地質調査にやってきた測量技師ハウたちが測量儀を覗いている場面から映画は幕を開ける。地盤沈下が進み、ゴーストタウンとなった地方都市、対岸には巨大なマンションが建ち並んでいる。彼方まで続く道路は寂れたままである。ハウは、廃校になった小学校で自分と同じ名前の少年の日記を発見、そこには開発が進む都市で毎日を楽しんでいる少年たちの日常が綴られている。映画は、少年たちのまるで「スタンドバイミー」の如き映像と、測量しているハウたちの危惧を交互に重ね合わせるように描くが、時折挿入されるラブシーンのような絵や、ハウが鼻血を出すエピソードなどはちょっと意味がわからなかった。

 

少年たちの映像と重なって、眠っている現代のハウたちの姿にオーバーラップし、工場途中のトンネルに調査に入ると、亀裂や水漏れが見つかる。
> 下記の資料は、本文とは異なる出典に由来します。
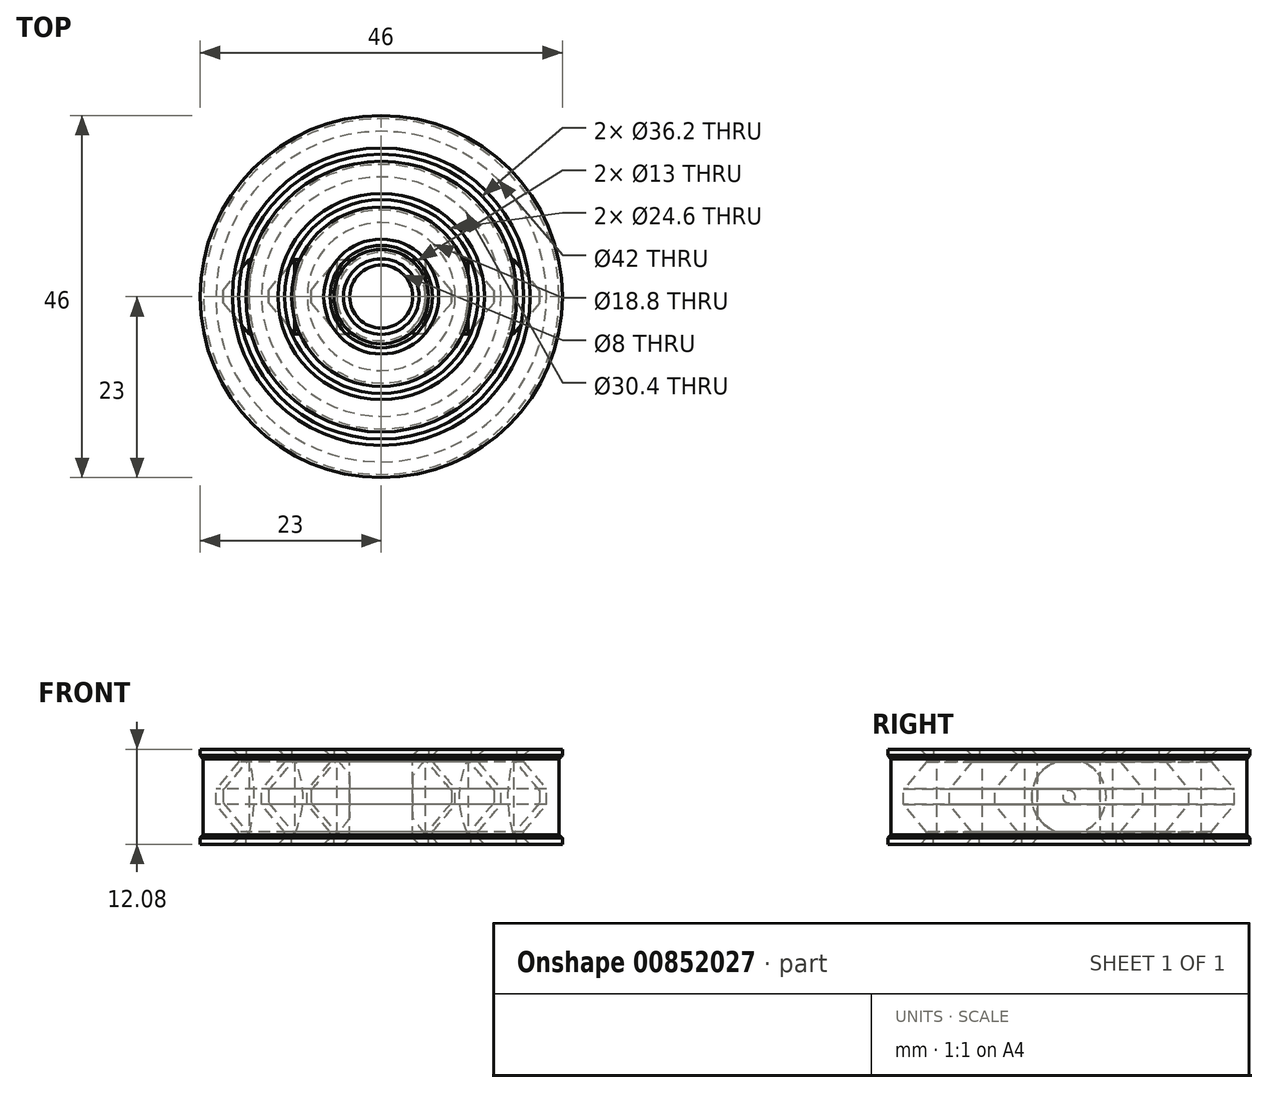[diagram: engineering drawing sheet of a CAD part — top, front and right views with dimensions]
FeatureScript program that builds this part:
annotation { "Feature Type Name" : "Feature", "Feature Type Description" : "" }
export const myFeature = defineFeature(function(context is Context, id is Id, definition is map)
    precondition{}
    {
        {
            assignVariable(context, id + "F0", {"name" : "Extrusion", "anyValue" : 0.4});
        }
        {
            assignVariable(context, id + "F1", {"name" : "Shells", "anyValue" : 2});
        }
        {
            assignVariable(context, id + "F2", {"name" : "MinStruct", "anyValue" : getVariable(context, 'Extrusion') * getVariable(context, 'Shells')});
        }
        {
            var Q0;
            Q0=qCreatedBy(makeId("Front.planeOp"),FACE);
            var sketch = newSketch(context, id + "F3", { "sketchPlane" : qUnion([Q0])});
            skLineSegment(sketch, "E0", {"start": v(0, 0) * mm, "end": v(0, -6.04) * mm});
            skLineSegment(sketch, "E1", {"start": v(0, -6.04) * mm, "end": v(5.6, -6.04) * mm});
            skLineSegment(sketch, "E2", {"start": v(5.6, -6.04) * mm, "end": v(5.6, 0) * mm});
            skLineSegment(sketch, "E3", {"start": v(5.6, 0) * mm, "end": v(0, 0) * mm});
            skLineSegment(sketch, "E4", {"start": v(5.6, -4.73) * mm, "end": v(8.9, -0.8) * mm});
            skLineSegment(sketch, "E5", {"start": v(8.9, -0.8) * mm, "end": v(8.9, 0) * mm});
            skLineSegment(sketch, "E6", {"start": v(8.9, 0) * mm, "end": v(5.6, 0) * mm});
            skLineSegment(sketch, "E7", {"start": v(6.5, -6.04) * mm, "end": v(6.5, -4.44) * mm});
            skLineSegment(sketch, "E8", {"start": v(6.5, -4.44) * mm, "end": v(9.4, -0.98) * mm});
            skLineSegment(sketch, "E9", {"start": v(9.4, -0.98) * mm, "end": v(9.4, 0) * mm});
            skLineSegment(sketch, "E10", {"start": v(9.4, 0) * mm, "end": v(11, 0) * mm});
            skLineSegment(sketch, "E11", {"start": v(11, 0) * mm, "end": v(11, -6.04) * mm});
            skLineSegment(sketch, "E12", {"start": v(11, -6.04) * mm, "end": v(6.5, -6.04) * mm});
            skLineSegment(sketch, "E13", {"start": v(4, -6.04) * mm, "end": v(4, 0) * mm});
            skLineSegment(sketch, "E14", {"start": v(11, -4.73) * mm, "end": v(14.3, -0.8) * mm});
            skLineSegment(sketch, "E15", {"start": v(14.3, -0.8) * mm, "end": v(14.3, 0) * mm});
            skLineSegment(sketch, "E16", {"start": v(14.3, 0) * mm, "end": v(11, 0) * mm});
            skArc(sketch, "E17", {"start": v(6.5, -8.87) * mm, "mid": v(9.81, -4.97) * mm, "end": v(11, 0) * mm});
            skPoint(sketch, "E18", {"position": v(6.5, -5.24) * mm});
            skArc(sketch, "E19", {"start": v(4, -3.92) * mm, "mid": v(5.18, -2.12) * mm, "end": v(5.6, 0) * mm});
            skLineSegment(sketch, "E20", {"start": v(5.6, -4.73) * mm, "end": v(4, -4.73) * mm});
            skLineSegment(sketch, "E21", {"start": v(11, -4.73) * mm, "end": v(9.93, -4.73) * mm});
            skLineSegment(sketch, "E22.1.0.0", {"start": v(20.1, 0) * mm, "end": v(16.8, 0) * mm});
            skLineSegment(sketch, "E22.1.0.1", {"start": v(20.1, -0.8) * mm, "end": v(20.1, 0) * mm});
            skLineSegment(sketch, "E22.1.0.2", {"start": v(16.8, -4.73) * mm, "end": v(20.1, -0.8) * mm});
            skLineSegment(sketch, "E22.1.0.3", {"start": v(16.8, 0) * mm, "end": v(16.8, -6.04) * mm});
            skLineSegment(sketch, "E22.1.0.4", {"start": v(16.8, -6.04) * mm, "end": v(12.3, -6.04) * mm});
            skLineSegment(sketch, "E22.1.0.5", {"start": v(12.3, -6.04) * mm, "end": v(12.3, -4.44) * mm});
            skLineSegment(sketch, "E22.1.0.6", {"start": v(12.3, -4.44) * mm, "end": v(15.2, -0.98) * mm});
            skLineSegment(sketch, "E22.1.0.7", {"start": v(15.2, -0.98) * mm, "end": v(15.2, 0) * mm});
            skLineSegment(sketch, "E22.1.0.8", {"start": v(15.2, 0) * mm, "end": v(16.8, 0) * mm});
            skLineSegment(sketch, "E22.2.0.0", {"start": v(25.9, 0) * mm, "end": v(22.6, 0) * mm});
            skLineSegment(sketch, "E22.2.0.1", {"start": v(25.9, -0.8) * mm, "end": v(25.9, 0) * mm});
            skLineSegment(sketch, "E22.2.0.2", {"start": v(22.6, -4.73) * mm, "end": v(25.9, -0.8) * mm});
            skLineSegment(sketch, "E22.2.0.3", {"start": v(22.6, 0) * mm, "end": v(22.6, -6.04) * mm});
            skLineSegment(sketch, "E22.2.0.4", {"start": v(22.6, -6.04) * mm, "end": v(18.1, -6.04) * mm});
            skLineSegment(sketch, "E22.2.0.5", {"start": v(18.1, -6.04) * mm, "end": v(18.1, -4.44) * mm});
            skLineSegment(sketch, "E22.2.0.6", {"start": v(18.1, -4.44) * mm, "end": v(21, -0.98) * mm});
            skLineSegment(sketch, "E22.2.0.7", {"start": v(21, -0.98) * mm, "end": v(21, 0) * mm});
            skLineSegment(sketch, "E22.2.0.8", {"start": v(21, 0) * mm, "end": v(22.6, 0) * mm});
            skLineSegment(sketch, "E22.direction1", {"start": v(6.5, -6.04) * mm, "end": v(12.3, -6.04) * mm, "construction": true});
            skArc(sketch, "E23", {"start": v(15.68, -6.04) * mm, "mid": v(16.52, -3.07) * mm, "end": v(16.8, 0) * mm});
            skArc(sketch, "E24", {"start": v(21.78, -6.04) * mm, "mid": v(22.4, -3.05) * mm, "end": v(22.6, 0) * mm});
            skLineSegment(sketch, "E25", {"start": v(16.8, -4.73) * mm, "end": v(16.12, -4.73) * mm});
            skLineSegment(sketch, "E26", {"start": v(22.6, -4.73) * mm, "end": v(22.1, -4.73) * mm});
            skLineSegment(sketch, "E27", {"start": v(5.6, -6.04) * mm, "end": v(6, -6.04) * mm});
            skLineSegment(sketch, "E28", {"start": v(6, -6.04) * mm, "end": v(6, -5.24) * mm});
            skLineSegment(sketch, "E29", {"start": v(6, -5.24) * mm, "end": v(5.6, -4.84) * mm});
            skLineSegment(sketch, "E30", {"start": v(11, -4.84) * mm, "end": v(11.4, -5.24) * mm});
            skLineSegment(sketch, "E31", {"start": v(11.4, -5.24) * mm, "end": v(11.4, -6.04) * mm});
            skLineSegment(sketch, "E32", {"start": v(11.4, -6.04) * mm, "end": v(11, -6.04) * mm});
            skLineSegment(sketch, "E33", {"start": v(16.8, -4.84) * mm, "end": v(17.2, -5.24) * mm});
            skLineSegment(sketch, "E34", {"start": v(17.2, -5.24) * mm, "end": v(17.2, -6.04) * mm});
            skLineSegment(sketch, "E35", {"start": v(17.2, -6.04) * mm, "end": v(16.8, -6.04) * mm});
            skLineSegment(sketch, "E36", {"start": v(22.6, -4.84) * mm, "end": v(23, -5.24) * mm});
            skLineSegment(sketch, "E37", {"start": v(23, -5.24) * mm, "end": v(23, -6.04) * mm});
            skLineSegment(sketch, "E38", {"start": v(23, -6.04) * mm, "end": v(22.6, -6.04) * mm});
            skSolve(sketch);
        }
        {
            var Q0;
            {var subQ5=sQuery(id+"F3.wireOp",EDGE,"E20");Q0=makeQuery(id+"F3.imprint","IMPRINT",FACE,{"disambiguationData":[TD([[makeQuery(id+"F3.imprint","IMPRINT",EDGE,{"derivedFrom":subQ5}),1.0]])]});}
            var Q1;
            {var subQ0=sQuery(id+"F3.wireOp",EDGE,"E19");Q1=makeQuery(id+"F3.imprint","IMPRINT",FACE,{"disambiguationData":[TD([[makeQuery(id+"F3.imprint","IMPRINT",EDGE,{"derivedFrom":subQ0}),-1.0]])]});}
            var Q2;
            {var subQ0=sQuery(id+"F3.wireOp",EDGE,"E19");Q2=makeQuery(id+"F3.imprint","IMPRINT",FACE,{"disambiguationData":[TD([[makeQuery(id+"F3.imprint","IMPRINT",EDGE,{"derivedFrom":subQ0}),1.0]])]});}
            var Q3;
            {var subQ5=sQuery(id+"F3.wireOp",EDGE,"E7");Q3=makeQuery(id+"F3.imprint","IMPRINT",FACE,{"disambiguationData":[TD([[makeQuery(id+"F3.imprint","IMPRINT",EDGE,{"derivedFrom":subQ5}),-1.0]])]});}
            var Q4;
            {var subQ3=sQuery(id+"F3.wireOp",EDGE,"E21");Q4=makeQuery(id+"F3.imprint","IMPRINT",FACE,{"disambiguationData":[TD([[makeQuery(id+"F3.imprint","IMPRINT",EDGE,{"derivedFrom":subQ3}),1.0]])]});}
            var Q5;
            {var subQ3=sQuery(id+"F3.wireOp",EDGE,"E21");Q5=makeQuery(id+"F3.imprint","IMPRINT",FACE,{"disambiguationData":[TD([[makeQuery(id+"F3.imprint","IMPRINT",EDGE,{"derivedFrom":subQ3}),-1.0]])]});}
            var Q6;
            {var subQ0=sQuery(id+"F3.wireOp",EDGE,"E22.1.0.5");Q6=makeQuery(id+"F3.imprint","IMPRINT",FACE,{"disambiguationData":[TD([[makeQuery(id+"F3.imprint","IMPRINT",EDGE,{"derivedFrom":subQ0}),-1.0]])]});}
            var Q7;
            {var subQ3=sQuery(id+"F3.wireOp",EDGE,"E25");Q7=makeQuery(id+"F3.imprint","IMPRINT",FACE,{"disambiguationData":[TD([[makeQuery(id+"F3.imprint","IMPRINT",EDGE,{"derivedFrom":subQ3}),-1.0]])]});}
            var Q8;
            {var subQ0=sQuery(id+"F3.wireOp",EDGE,"E25");Q8=makeQuery(id+"F3.imprint","IMPRINT",FACE,{"disambiguationData":[TD([[makeQuery(id+"F3.imprint","IMPRINT",EDGE,{"derivedFrom":subQ0}),1.0]])]});}
            var Q9;
            {var subQ0=sQuery(id+"F3.wireOp",EDGE,"E22.2.0.5");Q9=makeQuery(id+"F3.imprint","IMPRINT",FACE,{"disambiguationData":[TD([[makeQuery(id+"F3.imprint","IMPRINT",EDGE,{"derivedFrom":subQ0}),-1.0]])]});}
            var Q10;
            {var subQ3=sQuery(id+"F3.wireOp",EDGE,"E26");Q10=makeQuery(id+"F3.imprint","IMPRINT",FACE,{"disambiguationData":[TD([[makeQuery(id+"F3.imprint","IMPRINT",EDGE,{"derivedFrom":subQ3}),-1.0]])]});}
            var Q11;
            {var subQ0=sQuery(id+"F3.wireOp",EDGE,"E26");Q11=makeQuery(id+"F3.imprint","IMPRINT",FACE,{"disambiguationData":[TD([[makeQuery(id+"F3.imprint","IMPRINT",EDGE,{"derivedFrom":subQ0}),1.0]])]});}
            var Q12;
            {var subQ1=sQuery(id+"F3.wireOp",EDGE,"E3");var subQ3=sQuery(id+"F3.wireOp",EDGE,"E13");var subQ4=makeQuery(id+"F3.imprint","INTERSECT",VERTEX,{"derivedFrom":[subQ1,subQ3]});Q12=makeQuery(id+"F3.imprint","IMPRINT",FACE,{"disambiguationData":[TD([[makeQuery(id+"F3.imprint","IMPRINT",EDGE,{"disambiguationData":[TD([[subQ4,1.0]])],"derivedFrom":subQ3}),-1.0]])]});}
            var Q13;
            {var subQ5=sQuery(id+"F3.wireOp",EDGE,"E1");var subQ7=sQuery(id+"F3.wireOp",EDGE,"E2");var subQ8=makeQuery(id+"F3.imprint","INTERSECT",VERTEX,{"derivedFrom":[subQ5,subQ7]});Q13=makeQuery(id+"F3.imprint","IMPRINT",FACE,{"disambiguationData":[TD([[makeQuery(id+"F3.imprint","IMPRINT",EDGE,{"disambiguationData":[TD([[subQ8,1.0]])],"derivedFrom":subQ5}),1.0]])]});}
            var Q14;
            {var subQ0=sQuery(id+"F3.wireOp",EDGE,"E27");Q14=makeQuery(id+"F3.imprint","IMPRINT",FACE,{"disambiguationData":[TD([[makeQuery(id+"F3.imprint","IMPRINT",EDGE,{"derivedFrom":subQ0}),1.0]])]});}
            var Q15;
            {var subQ2=sQuery(id+"F3.wireOp",EDGE,"E30");Q15=makeQuery(id+"F3.imprint","IMPRINT",FACE,{"disambiguationData":[TD([[makeQuery(id+"F3.imprint","IMPRINT",EDGE,{"derivedFrom":subQ2}),-1.0]])]});}
            var Q16;
            {var subQ2=sQuery(id+"F3.wireOp",EDGE,"E33");Q16=makeQuery(id+"F3.imprint","IMPRINT",FACE,{"disambiguationData":[TD([[makeQuery(id+"F3.imprint","IMPRINT",EDGE,{"derivedFrom":subQ2}),-1.0]])]});}
            var Q17;
            {var subQ2=sQuery(id+"F3.wireOp",EDGE,"E36");Q17=makeQuery(id+"F3.imprint","IMPRINT",FACE,{"disambiguationData":[TD([[makeQuery(id+"F3.imprint","IMPRINT",EDGE,{"derivedFrom":subQ2}),-1.0]])]});}
            var Q18;
            Q18=sQuery(id+"F3.wireOp",EDGE,"E0");
            revolve(context, id + "F4", {"surfaceOperationType" : NewSurfaceOperationType.NEW, "entities" : qUnion([Q0, Q1, Q2, Q3, Q4, Q5, Q6, Q7, Q8, Q9, Q10, Q11, Q12, Q13, Q14, Q15, Q16, Q17]), "axis" : qUnion([Q18]), "revolveType" : RevolveType.SYMMETRIC, "angle" : 180 * degree});
        }
        {
            var Q0;
            {var subQ2=sQuery(id+"F3.wireOp",EDGE,"E4");Q0=makeQuery(id+"F3.imprint","IMPRINT",FACE,{"disambiguationData":[TD([[makeQuery(id+"F3.imprint","IMPRINT",EDGE,{"derivedFrom":subQ2}),1.0]])]});}
            var Q1;
            {var subQ0=sQuery(id+"F3.wireOp",EDGE,"E19");Q1=makeQuery(id+"F3.imprint","IMPRINT",FACE,{"disambiguationData":[TD([[makeQuery(id+"F3.imprint","IMPRINT",EDGE,{"derivedFrom":subQ0}),-1.0]])]});}
            var Q2;
            {var subQ2=sQuery(id+"F3.wireOp",EDGE,"E14");Q2=makeQuery(id+"F3.imprint","IMPRINT",FACE,{"disambiguationData":[TD([[makeQuery(id+"F3.imprint","IMPRINT",EDGE,{"derivedFrom":subQ2}),1.0]])]});}
            var Q3;
            {var subQ3=sQuery(id+"F3.wireOp",EDGE,"E21");Q3=makeQuery(id+"F3.imprint","IMPRINT",FACE,{"disambiguationData":[TD([[makeQuery(id+"F3.imprint","IMPRINT",EDGE,{"derivedFrom":subQ3}),-1.0]])]});}
            var Q4;
            {var subQ0=sQuery(id+"F3.wireOp",EDGE,"E22.1.0.0");Q4=makeQuery(id+"F3.imprint","IMPRINT",FACE,{"disambiguationData":[TD([[makeQuery(id+"F3.imprint","IMPRINT",EDGE,{"derivedFrom":subQ0}),1.0]])]});}
            var Q5;
            {var subQ3=sQuery(id+"F3.wireOp",EDGE,"E25");Q5=makeQuery(id+"F3.imprint","IMPRINT",FACE,{"disambiguationData":[TD([[makeQuery(id+"F3.imprint","IMPRINT",EDGE,{"derivedFrom":subQ3}),-1.0]])]});}
            var Q6;
            Q6=sQuery(id+"F3.wireOp",EDGE,"E10");
            revolve(context, id + "F5", {"operationType" : NewBodyOperationType.ADD, "surfaceOperationType" : NewSurfaceOperationType.NEW, "entities" : qUnion([Q0, Q1, Q2, Q3, Q4, Q5]), "axis" : qUnion([Q6]), "revolveType" : RevolveType.SYMMETRIC, "angle" : 180 * degree});
        }
        {
            var Q0;
            Q0=makeQuery(id+"F4.opRevolve","SWEPT_EDGE",EDGE,{"disambiguationData":[OSD([sQuery(id+"F3.wireOp",EDGE,"E7"),sQuery(id+"F3.wireOp",EDGE,"E12")])]});
            var Q1;
            Q1=makeQuery(id+"F4.opRevolve","SWEPT_EDGE",EDGE,{"disambiguationData":[OSD([sQuery(id+"F3.wireOp",EDGE,"E22.1.0.4"),sQuery(id+"F3.wireOp",EDGE,"E22.1.0.5")])]});
            var Q2;
            Q2=makeQuery(id+"F4.opRevolve","SWEPT_EDGE",EDGE,{"disambiguationData":[OSD([sQuery(id+"F3.wireOp",EDGE,"E22.2.0.4"),sQuery(id+"F3.wireOp",EDGE,"E22.2.0.5")])]});
            var Q3;
            Q3=makeQuery(id+"F4.opRevolve","SWEPT_EDGE",EDGE,{"disambiguationData":[OSD([sQuery(id+"F3.wireOp",EDGE,"E1"),sQuery(id+"F3.wireOp",EDGE,"E13")])]});
            chamfer(context, id + "F6", {"entities" : qUnion([Q0, Q1, Q2, Q3]), "width" : (getVariable(context, 'MinStruct')) * mm, "tangentPropagation" : true});
        }
        {
            var Q0;
            Q0=makeQuery(id+"F4.opRevolve","SWEPT_BODY",BODY,{"disambiguationData":[OSD([sQuery(id+"F3.wireOp",EDGE,"E1"),sQuery(id+"F3.wireOp",EDGE,"E2"),sQuery(id+"F3.wireOp",EDGE,"E3"),sQuery(id+"F3.wireOp",EDGE,"E13")])]});
            var Q1;
            Q1=makeQuery(id+"F4.opRevolve","SWEPT_BODY",BODY,{"disambiguationData":[OSD([sQuery(id+"F3.wireOp",EDGE,"E7"),sQuery(id+"F3.wireOp",EDGE,"E8"),sQuery(id+"F3.wireOp",EDGE,"E9"),sQuery(id+"F3.wireOp",EDGE,"E10"),sQuery(id+"F3.wireOp",EDGE,"E11"),sQuery(id+"F3.wireOp",EDGE,"E12")])]});
            var Q2;
            Q2=makeQuery(id+"F4.opRevolve","SWEPT_BODY",BODY,{"disambiguationData":[OSD([sQuery(id+"F3.wireOp",EDGE,"E22.1.0.3"),sQuery(id+"F3.wireOp",EDGE,"E22.1.0.4"),sQuery(id+"F3.wireOp",EDGE,"E22.1.0.5"),sQuery(id+"F3.wireOp",EDGE,"E22.1.0.6"),sQuery(id+"F3.wireOp",EDGE,"E22.1.0.7"),sQuery(id+"F3.wireOp",EDGE,"E22.1.0.8")])]});
            var Q3;
            Q3=makeQuery(id+"F4.opRevolve","SWEPT_BODY",BODY,{"disambiguationData":[OSD([sQuery(id+"F3.wireOp",EDGE,"E22.2.0.3"),sQuery(id+"F3.wireOp",EDGE,"E22.2.0.4"),sQuery(id+"F3.wireOp",EDGE,"E22.2.0.5"),sQuery(id+"F3.wireOp",EDGE,"E22.2.0.6"),sQuery(id+"F3.wireOp",EDGE,"E22.2.0.7"),sQuery(id+"F3.wireOp",EDGE,"E22.2.0.8")])]});
            var Q4;
            Q4=makeQuery(id+"F5.boolean.opBoolean","MERGE",FACE,{"derivedFrom":[makeQuery(id+"F4.opRevolve","SWEPT_FACE",FACE,{"disambiguationData":[OSD([sQuery(id+"F3.wireOp",EDGE,"E3")])]}),makeQuery(id+"F5.opRevolve","CAP_FACE",FACE,{"disambiguationData":[OSD([sQuery(id+"F3.wireOp",EDGE,"E4"),sQuery(id+"F3.wireOp",EDGE,"E5"),sQuery(id+"F3.wireOp",EDGE,"E6"),sQuery(id+"F3.wireOp",EDGE,"E19"),sQuery(id+"F3.wireOp",EDGE,"E20")])],"isStart":true})]});
            mirror(context, id + "F7", {"operationType" : NewBodyOperationType.ADD, "entities" : qUnion([Q0, Q1, Q2, Q3]), "mirrorPlane" : qUnion([Q4])});
        }
        {
            var Q0;
            Q0=makeQuery(id+"F4.opRevolve","SWEPT_BODY",BODY,{"disambiguationData":[OSD([sQuery(id+"F3.wireOp",EDGE,"E22.2.0.3"),sQuery(id+"F3.wireOp",EDGE,"E22.2.0.4"),sQuery(id+"F3.wireOp",EDGE,"E22.2.0.5"),sQuery(id+"F3.wireOp",EDGE,"E22.2.0.6"),sQuery(id+"F3.wireOp",EDGE,"E22.2.0.7"),sQuery(id+"F3.wireOp",EDGE,"E22.2.0.8")])]});
            var Q1;
            Q1=makeQuery(id+"F4.opRevolve","SWEPT_BODY",BODY,{"disambiguationData":[OSD([sQuery(id+"F3.wireOp",EDGE,"E22.1.0.3"),sQuery(id+"F3.wireOp",EDGE,"E22.1.0.4"),sQuery(id+"F3.wireOp",EDGE,"E22.1.0.5"),sQuery(id+"F3.wireOp",EDGE,"E22.1.0.6"),sQuery(id+"F3.wireOp",EDGE,"E22.1.0.7"),sQuery(id+"F3.wireOp",EDGE,"E22.1.0.8")])]});
            var Q2;
            Q2=makeQuery(id+"F4.opRevolve","SWEPT_BODY",BODY,{"disambiguationData":[OSD([sQuery(id+"F3.wireOp",EDGE,"E7"),sQuery(id+"F3.wireOp",EDGE,"E8"),sQuery(id+"F3.wireOp",EDGE,"E9"),sQuery(id+"F3.wireOp",EDGE,"E10"),sQuery(id+"F3.wireOp",EDGE,"E11"),sQuery(id+"F3.wireOp",EDGE,"E12")])]});
            var Q3;
            Q3=makeQuery(id+"F4.opRevolve","SWEPT_BODY",BODY,{"disambiguationData":[OSD([sQuery(id+"F3.wireOp",EDGE,"E1"),sQuery(id+"F3.wireOp",EDGE,"E2"),sQuery(id+"F3.wireOp",EDGE,"E3"),sQuery(id+"F3.wireOp",EDGE,"E13")])]});
            var Q4;
            {var subQ0=makeQuery(id+"F4.opRevolve","CAP_FACE",FACE,{"disambiguationData":[OSD([sQuery(id+"F3.wireOp",EDGE,"E1"),sQuery(id+"F3.wireOp",EDGE,"E2"),sQuery(id+"F3.wireOp",EDGE,"E3"),sQuery(id+"F3.wireOp",EDGE,"E13")])],"isStart":true});Q4=makeQuery(id+"F7.boolean.opBoolean","MERGE",FACE,{"derivedFrom":[subQ0,makeQuery(id+"F7.opPattern","COPY",FACE,{"derivedFrom":subQ0,"instanceName":"1"})]});}
            mirror(context, id + "F8", {"operationType" : NewBodyOperationType.ADD, "entities" : qUnion([Q0, Q1, Q2, Q3]), "mirrorPlane" : qUnion([Q4])});
        }
    });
森の中、ハウと友達がバードウォッチングに来ていて、双眼鏡をのぞいていると少年たちが見える。ハウたちはその場で眠ってしまい、映画は終わる。

 

開発が進む中国の時の流れをシュールに捉えた作品なのかと思うのですが、平行線で展開する少年たちと地質調査に来ている人たちとの交錯が今一つまとまってこないので、結局、非常に不確かな作品のようにしか見えなかった。

 

「アダマン号に乗って」

ベルリン映画祭金熊賞受賞作品ということなので、ドキュメンタリーは見ないのですが見に行きました。セーヌ川に浮かぶアダマン号というデイケアセンターを描いた作品で、船の特異な姿を効果的に捉えたカメラアングルと、ゆっくりと船窓が開く絵画的な効果、機関銃のように自分の思いを語る精神疾患の患者たち、ピアノやギターを奏でる姿を捉えていく面白さは映画として楽しめました。監督はニコラ・フィリベール

 

一人の男性が延々と歌を歌っているシーンが終わるとタイトル、そしてセーヌ川に浮かぶ木造船アダマン号が捉えられる。精神疾患のある人々を迎え入れているデイケアセンターで、時間と空間を提供して彼らの支えとなるべく文化活動をしている姿を捉えていく。絵画や音楽、詩など、自らの表現する患者たちの姿を淡々と描き、アダマン号の船窓がゆっくりと開く様は映像的にとっても美しい。ラスト、雪景色の中でのアダマン号の姿で映画が幕を閉じる様は、時間がゆっくりと流れていくのを感じさせてくれました。